With his cigarette dangling from his mouth, his cap slapped over his forehead, Waits slouches through these streets presenting himself not as a detached observer but as a full-fledged native. He is, of course, an avowed sentimentalist in love with a place and an era that no longer exist -- a time when people ate mulligan stew and called a five-dollar bill a "fin." Playing rudimentary jazz piano and singing in a strangled cigarette-and-whiskey voice, Waits is at once an extremely affected anachronism and a brilliant chronicler of our past.
- Kit Rachlis, Rolling Stone, 12/30/76.
Tom Waits looks, on the cover of this album, as if he's on the near side of thirty and caucasian, but he contrives, on the recording, to sound on the far side of sixty and black. His songs are uniformly designed to depress, something they succeed at completely. He's dreary all right: "Bad Liver and a Broken Heart," "Pasties and a G-String," and the title song ("Small change got rained on with his own .38") all have the joie de vivre of a tango with a corpse and the overpowering bad breath of a wino.
Waits' delivery, unfortunately, is so crisply clear that he makes sure you don't miss one obscenity or one belching groan of disgust about all this Nelson Algrenish squalor. He recites in a deep, gravelly voice that sounds so artificially produced that all he needs to do is throw in a few "ho-ho's" to be mistaken for a scatological Santa Claus. After about twenty minutes of wallowing around in all of this back-alley-derelict chit-chat, I realized that I was listening to a very silly album by a very untalented actor.
- Peter Reilly, Stereo Review, 2/77.
Waits continues to write wonderfully offbeat lyrics and large-scale ballad melodies, and to sing in a voice of such croaking eloquence that he makes the likes of Captain Beefheart sound like Caruso. The artist's eccentrically beguiling nightclub and college appearances have won him a solid cult following, and the excellence of what Waits provides here in his unique style can only add more fans.
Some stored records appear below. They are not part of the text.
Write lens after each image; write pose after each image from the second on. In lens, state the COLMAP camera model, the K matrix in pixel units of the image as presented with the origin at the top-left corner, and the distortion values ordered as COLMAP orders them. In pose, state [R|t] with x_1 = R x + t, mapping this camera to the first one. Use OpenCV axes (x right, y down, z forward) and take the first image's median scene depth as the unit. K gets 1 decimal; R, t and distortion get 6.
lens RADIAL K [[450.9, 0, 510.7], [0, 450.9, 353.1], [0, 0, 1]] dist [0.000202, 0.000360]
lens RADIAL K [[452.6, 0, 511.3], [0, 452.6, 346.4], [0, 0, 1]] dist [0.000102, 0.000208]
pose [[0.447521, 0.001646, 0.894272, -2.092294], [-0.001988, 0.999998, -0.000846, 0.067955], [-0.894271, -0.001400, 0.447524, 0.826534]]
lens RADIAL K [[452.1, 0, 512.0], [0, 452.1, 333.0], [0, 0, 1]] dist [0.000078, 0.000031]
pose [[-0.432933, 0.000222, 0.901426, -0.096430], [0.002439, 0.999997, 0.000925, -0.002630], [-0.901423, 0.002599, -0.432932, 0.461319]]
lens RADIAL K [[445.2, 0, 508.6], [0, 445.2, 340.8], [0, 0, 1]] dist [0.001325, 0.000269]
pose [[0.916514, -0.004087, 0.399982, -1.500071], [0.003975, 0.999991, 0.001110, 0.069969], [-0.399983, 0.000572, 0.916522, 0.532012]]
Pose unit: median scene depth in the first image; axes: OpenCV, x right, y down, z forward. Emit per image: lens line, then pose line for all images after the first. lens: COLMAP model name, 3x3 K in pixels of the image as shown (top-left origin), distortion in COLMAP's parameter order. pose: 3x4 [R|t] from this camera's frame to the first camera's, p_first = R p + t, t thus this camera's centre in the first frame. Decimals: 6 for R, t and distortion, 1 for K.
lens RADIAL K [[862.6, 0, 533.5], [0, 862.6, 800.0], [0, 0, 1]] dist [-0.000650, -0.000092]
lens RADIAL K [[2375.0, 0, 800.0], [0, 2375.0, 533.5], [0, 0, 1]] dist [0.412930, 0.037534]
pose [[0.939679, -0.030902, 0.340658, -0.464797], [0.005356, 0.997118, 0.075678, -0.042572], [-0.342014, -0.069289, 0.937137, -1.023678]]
Best cuts: "Invitation To The Blues," "I Wish I Was In New Orleans," "The One That Got Away."
- Billboard, 1976.
- Robert Christgau, Christgau's Record Guide, 1981.
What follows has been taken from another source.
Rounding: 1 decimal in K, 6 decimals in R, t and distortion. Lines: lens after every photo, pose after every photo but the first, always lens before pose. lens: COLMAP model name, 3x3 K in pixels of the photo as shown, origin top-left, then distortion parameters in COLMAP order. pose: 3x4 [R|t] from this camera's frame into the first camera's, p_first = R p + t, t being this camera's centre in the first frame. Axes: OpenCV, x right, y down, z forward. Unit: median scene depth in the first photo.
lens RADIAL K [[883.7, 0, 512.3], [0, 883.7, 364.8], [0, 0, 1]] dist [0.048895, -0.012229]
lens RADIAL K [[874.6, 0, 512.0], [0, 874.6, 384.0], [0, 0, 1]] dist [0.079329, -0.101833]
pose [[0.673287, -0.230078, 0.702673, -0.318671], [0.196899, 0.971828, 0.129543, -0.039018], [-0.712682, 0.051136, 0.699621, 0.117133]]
On Small Change, Waits alternates between playing the sleazoid barker with "Step Right Up" and the sentimental bum on tracks like "Tom Traubert's Blues" and "I Wish I Was in New Orleans." This might not be one of Waits's best efforts, but fans of his drunken croak of a voice will find this enjoyable. Like many of his recordings from his Asylum period, Small Change was recorded live to two-track and produced by Bones Howe. Sonically, these albums are quite impressive. * * * *
- Rick Clark, The All-Music Guide to Rock, 1995.
Small Change kicks off with the syrupy yet effective "Tom Traubert's Blues," but things pick up fast with "Step Right Up," which finds Waits improvising a huckster's jive at a mile a minute. * * * 1/2
- Daniel Durchholz, Musichound Rock: The Essential Album Guide, 1996.
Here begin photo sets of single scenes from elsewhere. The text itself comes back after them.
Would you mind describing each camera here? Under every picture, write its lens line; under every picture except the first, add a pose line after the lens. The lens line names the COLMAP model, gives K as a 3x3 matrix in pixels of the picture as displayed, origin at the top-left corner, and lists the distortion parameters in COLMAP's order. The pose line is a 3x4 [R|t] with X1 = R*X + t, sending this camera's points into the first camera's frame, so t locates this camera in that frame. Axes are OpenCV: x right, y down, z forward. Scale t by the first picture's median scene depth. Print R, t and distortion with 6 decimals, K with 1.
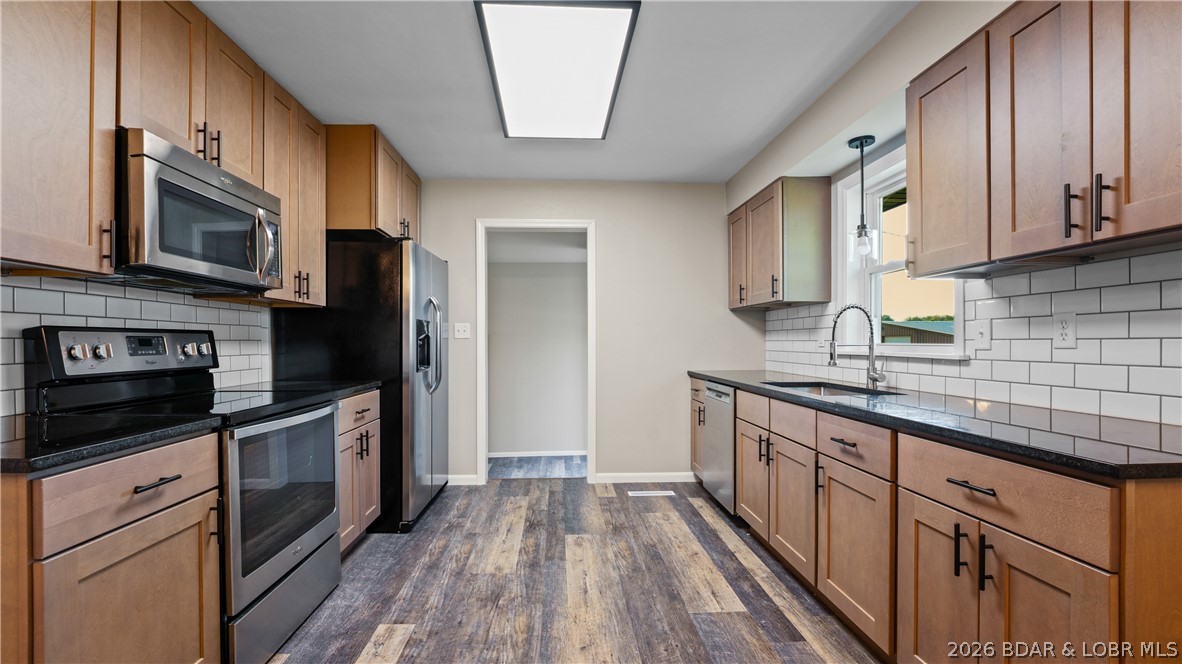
lens RADIAL K [[481.1, 0, 578.1], [0, 481.1, 346.4], [0, 0, 1]] dist [-0.022842, 0.000962]
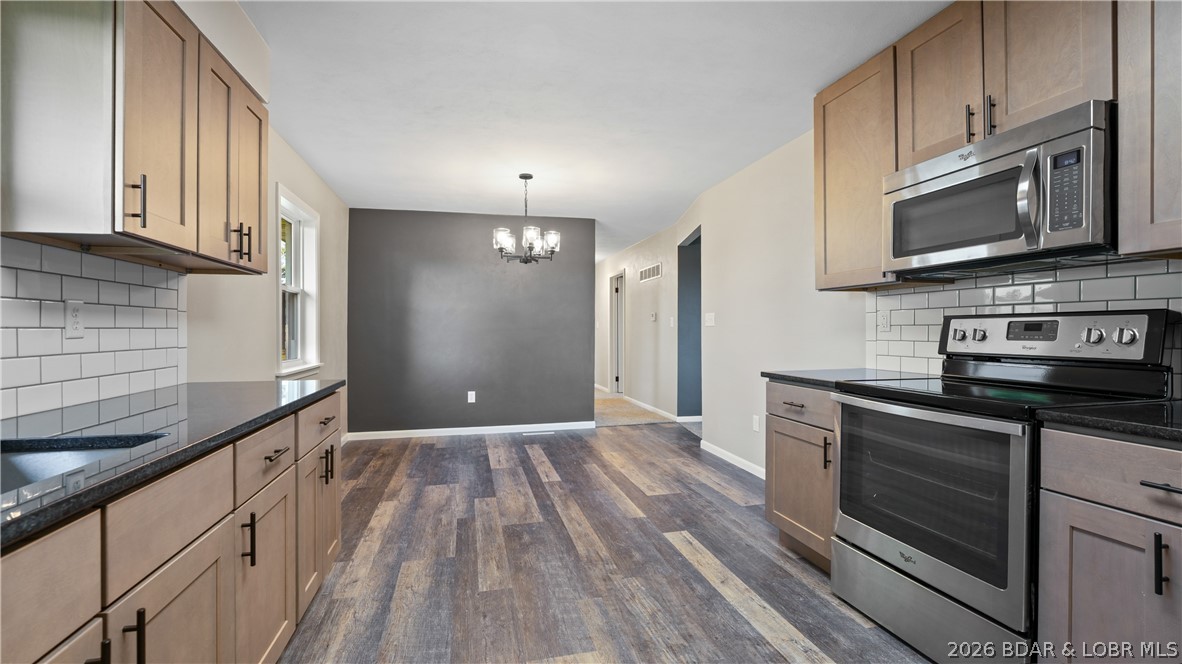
lens RADIAL K [[481.1, 0, 591.4], [0, 481.1, 330.4], [0, 0, 1]] dist [-0.022842, 0.000962]
pose [[-0.978999, 0.004703, -0.203811, 0.162471], [0.003472, 0.999973, 0.006399, -0.010097], [0.203835, 0.005557, -0.978989, 1.588290]]
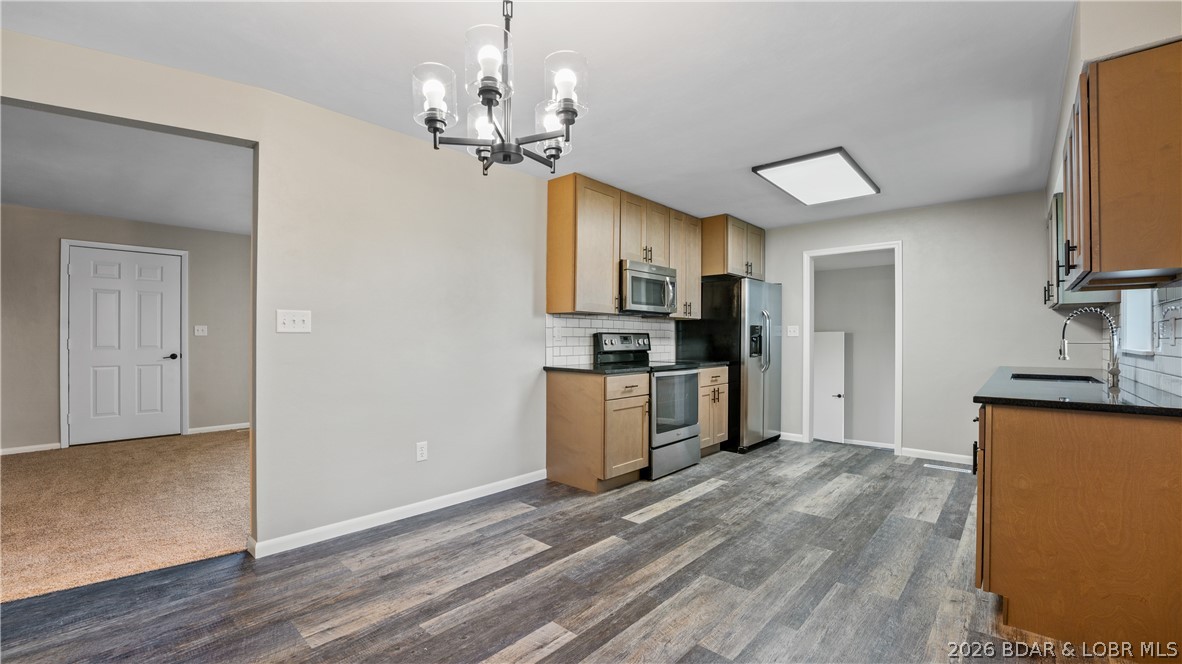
lens RADIAL K [[481.1, 0, 586.9], [0, 481.1, 339.3], [0, 0, 1]] dist [-0.022842, 0.000962]
pose [[0.700600, 0.003942, -0.713543, 0.621792], [-0.010810, 0.999929, -0.005091, 0.008633], [0.713472, 0.011280, 0.700593, -0.770240]]
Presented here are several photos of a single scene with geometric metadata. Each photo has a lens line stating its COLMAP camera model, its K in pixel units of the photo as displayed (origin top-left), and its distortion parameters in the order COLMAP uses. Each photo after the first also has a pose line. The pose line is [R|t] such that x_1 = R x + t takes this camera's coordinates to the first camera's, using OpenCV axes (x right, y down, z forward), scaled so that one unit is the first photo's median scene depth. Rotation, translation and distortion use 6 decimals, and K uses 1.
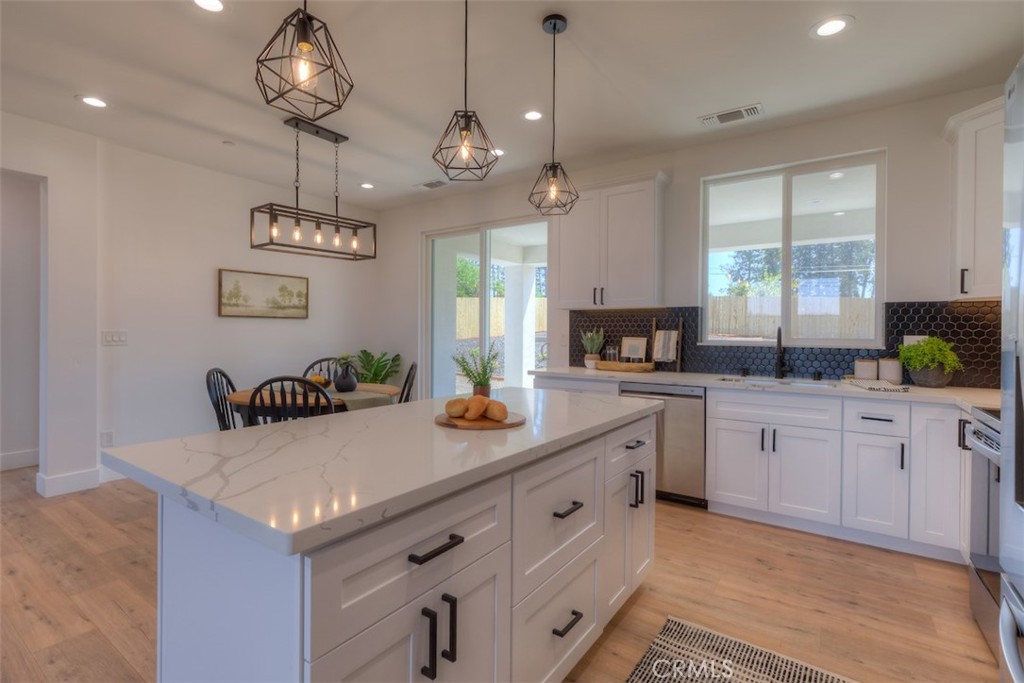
lens RADIAL K [[472.3, 0, 503.2], [0, 472.3, 334.2], [0, 0, 1]] dist [-0.000681, 0.000193]
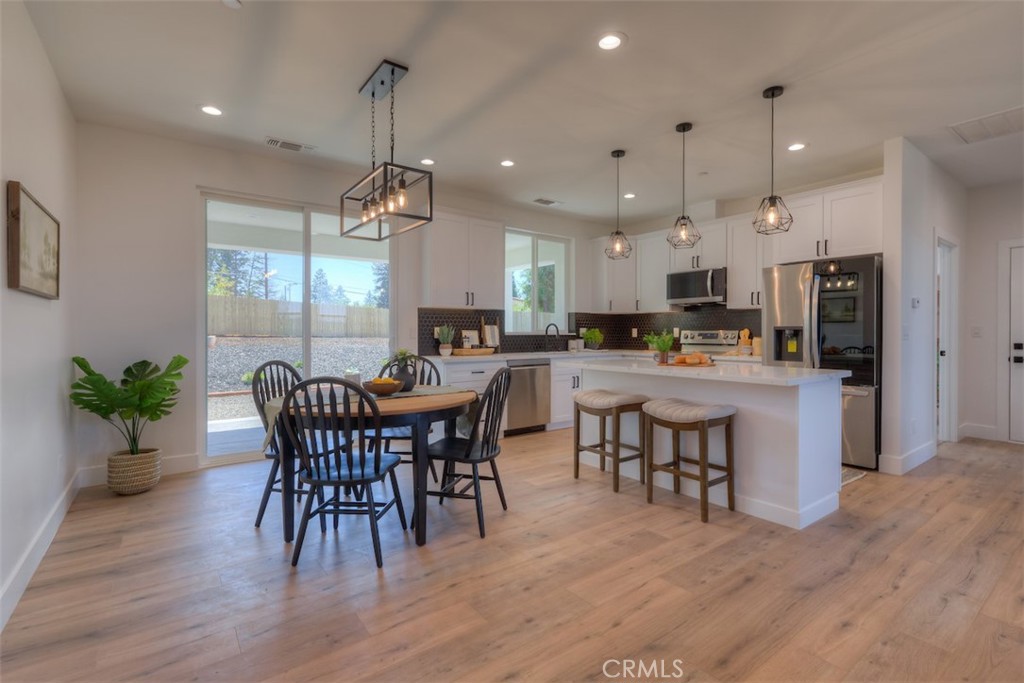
lens RADIAL K [[472.3, 0, 520.1], [0, 472.3, 334.2], [0, 0, 1]] dist [-0.000681, 0.000193]
pose [[0.307559, -0.009362, 0.951483, -1.008826], [0.013645, 0.999892, 0.005427, 0.012588], [-0.951431, 0.011313, 0.307654, 0.471723]]
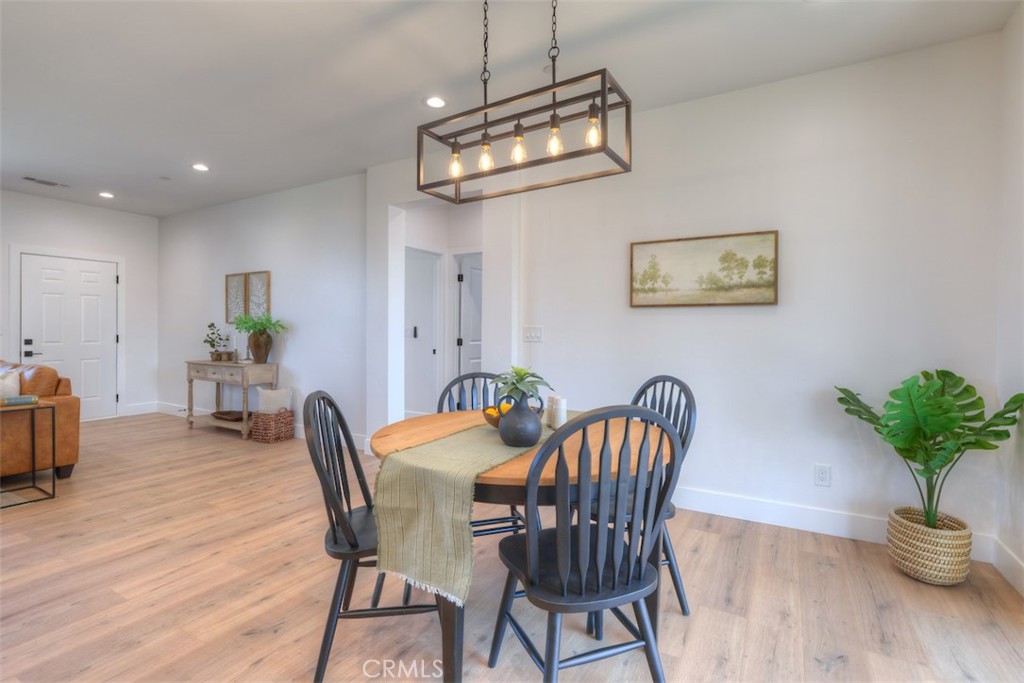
lens RADIAL K [[472.3, 0, 519.9], [0, 472.3, 338.7], [0, 0, 1]] dist [-0.000681, 0.000193]
pose [[0.103127, 0.012332, -0.994592, 0.140599], [-0.016719, 0.999803, 0.010663, 0.008173], [0.994528, 0.015529, 0.103313, 0.864714]]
This devastatingly lovely album offers the straight-no-chaser, wrong-side-of-the-tracks, sandpaper-voiced Waits before he got arty and experimental. Raw, emotional and powerful, the unsung troubadour of a Beat generation gone bad blows through the songs like a traveling medicine man (he really Damons the Runyon), each character springing to life to become your friend -- so pour yourself a gin and tonic and let the words envelope you. * * * * *
- Zagat Survey Music Guide - 1,000 Top Albums of All Time, 2003.